Queer and Loathing on the Yellow Brick Road
Queer is the only way to accurately describe this novel. It is playful, bold, risqué, but ultimately, in my opinion, boring. The story takes off a few years after The Wizard of Oz ends; Dorothy has inexplicably and regretfully returned to Victorian USA from Oz and has been prostituting herself to raise funds to return to the Kansas farm where the gateway to Oz is located. One night, she is arrested and finds herself in a cell with Frannie, aka Frank, aka Toto. Frank is a transvestite bisexual with an intersex wife and a remarkable history of his own. In a road-trip across the country, these two friends swap their life stories. Although the novel is sometimes shocking and amusing, the playfulness of the conversations cannot hide the flatness of the plot.
Dorothy tells of her first adventure: a crush on Glinda, her trip down the Yellow Brick Road with Scar and Leon to find clockwork penises, and a narrow escape from the witch Elfa and her Fetish Forrest. There’s even bestiality; at one point, Dorothy tells Frank:
The more I saw and heard, the more that damn Elfa was pissing me off. Granted, I didn’t think most of the Mounties had been stellar human beings to begin with, but to be turned into humping monkeys just to satisfy her libido – not to mention her ego?
That bitch was going down. I just had to figure out how.
The idea of putting a playful, queer twist on the Oz story had a lot of appeal initially, but as the novel went on I couldn’t help but realise that it was really more style than substance or plot. Although the author sets up some interesting scenarios and obstacles for Dorothy and her friends, each adventure peters out into something much less exciting than one hopes for.
Meanwhile, in a postmodern twist, Frank’s story, loosely based on L. Frank Baum’s biography, offers explanations for real events in Baum’s life. Frank claims that his exile to military school was a consequence of a homosexual encounter, and he even attempts to explain Baum’s racism towards Native Americans in terms of jealousy towards his wife’s ex-lover. Although Frank’s part of the novel deals with homophobia and gender issues, they do not relate to either the Victorian period of Baum’s life or to current times but something in-between which results in lack of relevance. Towards the end of the novel, he admits to Dorothy that he has turned her story into a children’s novel, giving their fantastic road-trip story an almost metafictional twist.
The most disappointing thing about this novel is Dorothy’s return to Oz. The author tries to cram in another adventure for Dorothy by creating a Munchkin rebellion in which Glinda seeks Dorothy’s help. But there is simply not enough of a connection between the characters to sustain interest in what turns out to be a very boring rebellion. The reader, along with Dorothy, quickly becomes disillusioned with Glinda, yet the relationships that succeed this primary love interest are flat and unconvincing.

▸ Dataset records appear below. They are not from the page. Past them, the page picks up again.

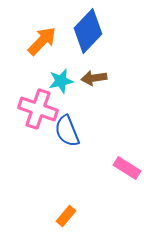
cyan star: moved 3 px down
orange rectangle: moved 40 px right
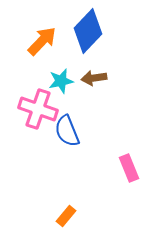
pink rectangle: moved 2 px right; rotated 36 degrees clockwise
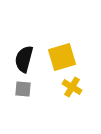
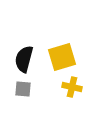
yellow cross: rotated 18 degrees counterclockwise
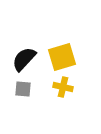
black semicircle: rotated 28 degrees clockwise
yellow cross: moved 9 px left
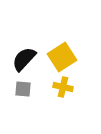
yellow square: rotated 16 degrees counterclockwise
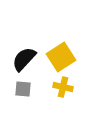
yellow square: moved 1 px left
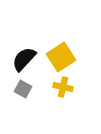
gray square: rotated 24 degrees clockwise
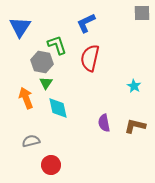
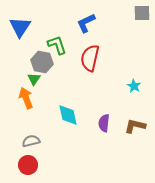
green triangle: moved 12 px left, 4 px up
cyan diamond: moved 10 px right, 7 px down
purple semicircle: rotated 18 degrees clockwise
red circle: moved 23 px left
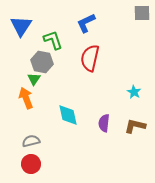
blue triangle: moved 1 px right, 1 px up
green L-shape: moved 4 px left, 5 px up
cyan star: moved 6 px down
red circle: moved 3 px right, 1 px up
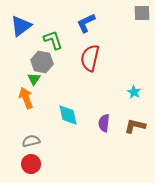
blue triangle: rotated 20 degrees clockwise
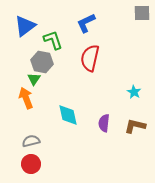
blue triangle: moved 4 px right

Overall, Queer and Loathing is a very disappointing book. The novelty and promise of queerness is too much of a burden for the disappointing plotline to really let the narrative develop. The characters and their exploits seem to be mere pretexts for all the sex-toys and glitter. I’d recommend Queer and Loathing if you are an aspiring writer looking for something a bit different to play with, and if you have an interest in postmodernism, intertextuality and queerness. As a novel for the average reader, it wouldn’t be worth the RRP.